1871 to 1900

By 1871 the Civil War was behind us, the Industrial Revolution lay ahead of us, and the era of the railroad barons was well under way. Ulysses S. Grant was President; Bell’s telephone and the Women’s Christian Temperance Union were soon to capture everyone’s attention. A new era of suburban communities was dawning.

New Barbadoes ran from Newark Bay on the south to the boundary line of Sussex County on the north. An act of the State Legislature in March 1871 established the Township of Midland bounded by Washington Township on the north, New Barbadoes (Hackensack) and Lodi on the south, the Hackensack River to the east, and Saddle River Township and Ridgewood on the west.

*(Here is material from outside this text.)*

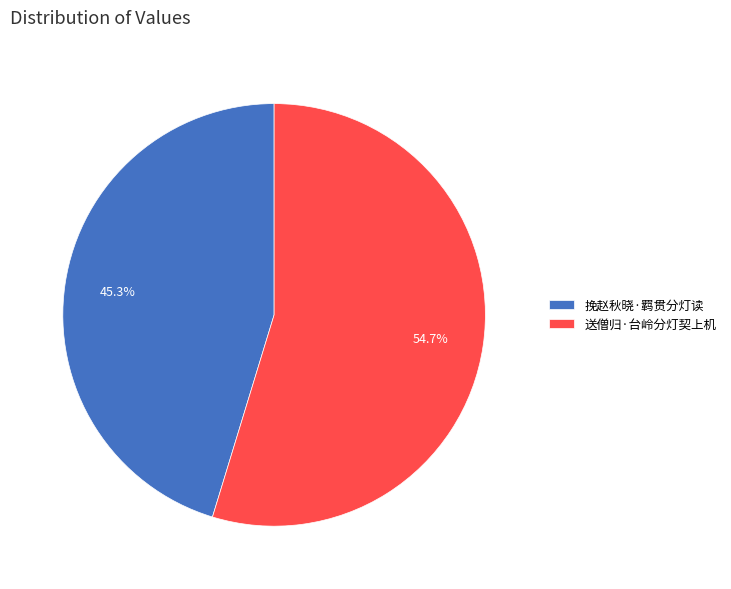

Does 送僧归·台岭分灯契上机 account for over 50% of the chart?

Yes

This became effective April 3, 1871.

William A. Kipp was the first clerk of the Township. He was secretary and chief administrative officer, election official, keeper of the official seal, signer of all legal documents and legal agent for the receipt of papers served on the town. This was considered a part-time job; the clerk’s office was located in his home.

The area was divided into 24 road districts. Each had an overseer who was allotted a sum of money to maintain the roads. Rochelle Park was Road District 16.

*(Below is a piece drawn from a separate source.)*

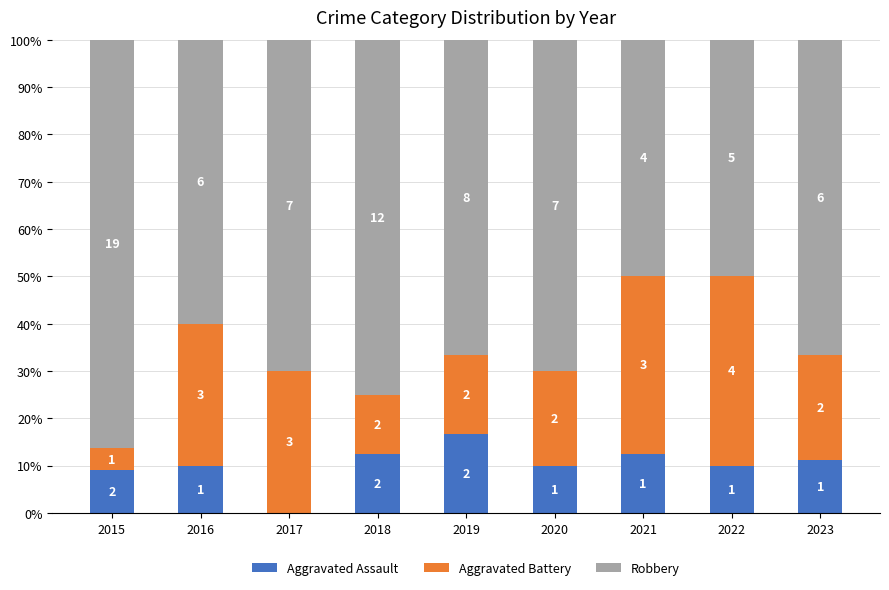

Rank the series by their maximum value, from lowest to highest.

Aggravated Assault, Aggravated Battery, Robbery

There was little need for police in Midland Township. The county sheriff enforced the law. What led to the creation of a local law enforcement agency in 1887 was tax collection. A special constable, John Voorhis, was appointed. In John Chrystal was chosen chairman of the Township Committee. Albert J. Bogert was named collector of taxes. Taxable property in Midland Township amounted to $1,661,549. 1889 he was put in charge of all law enforcement.

Education was equally simple. Rochelle Park children attended a “schoolhouse” on Passaic Street in the Arcola section.

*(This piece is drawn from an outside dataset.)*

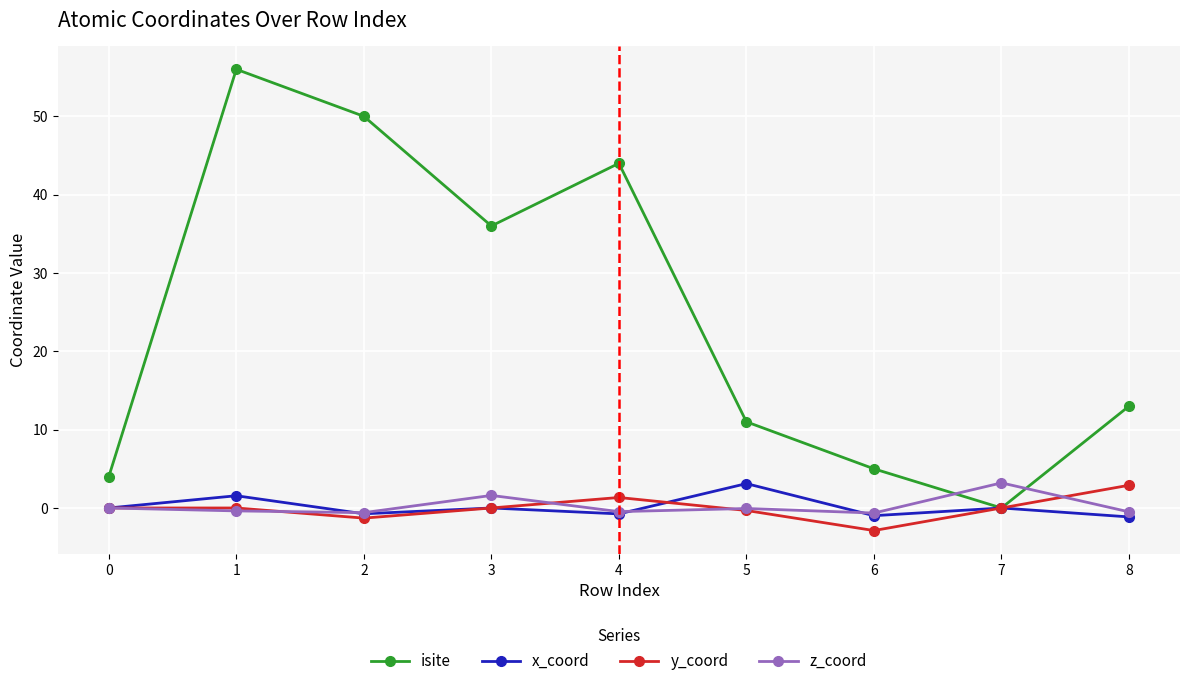

Which series has the largest total across all categories?

isite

The earliest Board of Health Records go back to 1886. In 1887, the New Jersey State Board of Health was established; Rochelle Park organized its own board in 1889. There was little a health department could do against the scourges of diphtheria, scarlet fever, measles and whooping cough, except hang a “Quarantined” sign on the door of the unfortunate household. Nor was there a Pure Food and Drug Act. However, the collection of vital statistics was an important first step.

In 1894, River Edge, Oradell, Maywood, and the Cherry Hill (Fairmount) section of Hackensack became independent, leaving only Paramus and Rochelle Park in the Township of Midland.

To get to the Rochelle Park railroad depot, farmers across the Saddle River had to go to Market Street and then onto Rochelle Avenue. Saddle River Township resident, Samuel Vander Linden donated three days time to build a road directly from Old Dutch (Saddle River) Road to the station. Bergen County then built a bridge.

As early as 1896, a trolley line ran through Midland Township from Paterson to the 125th Street Ferry in Edgewater. The Red Rock Inn on Rochelle Avenue accommodated vacationers and provided refreshment for travelers, many bicycling from New York to Greenwood Lake.

In 1896 Grover Cleveland was President for a second time. The Dow Jones Industrial Average was instituted, opening at 40.94. Brothers Frank and Charles Duryea built, not the first automobile, but the first 13 autos of the same model. The 20th Century was about to begin.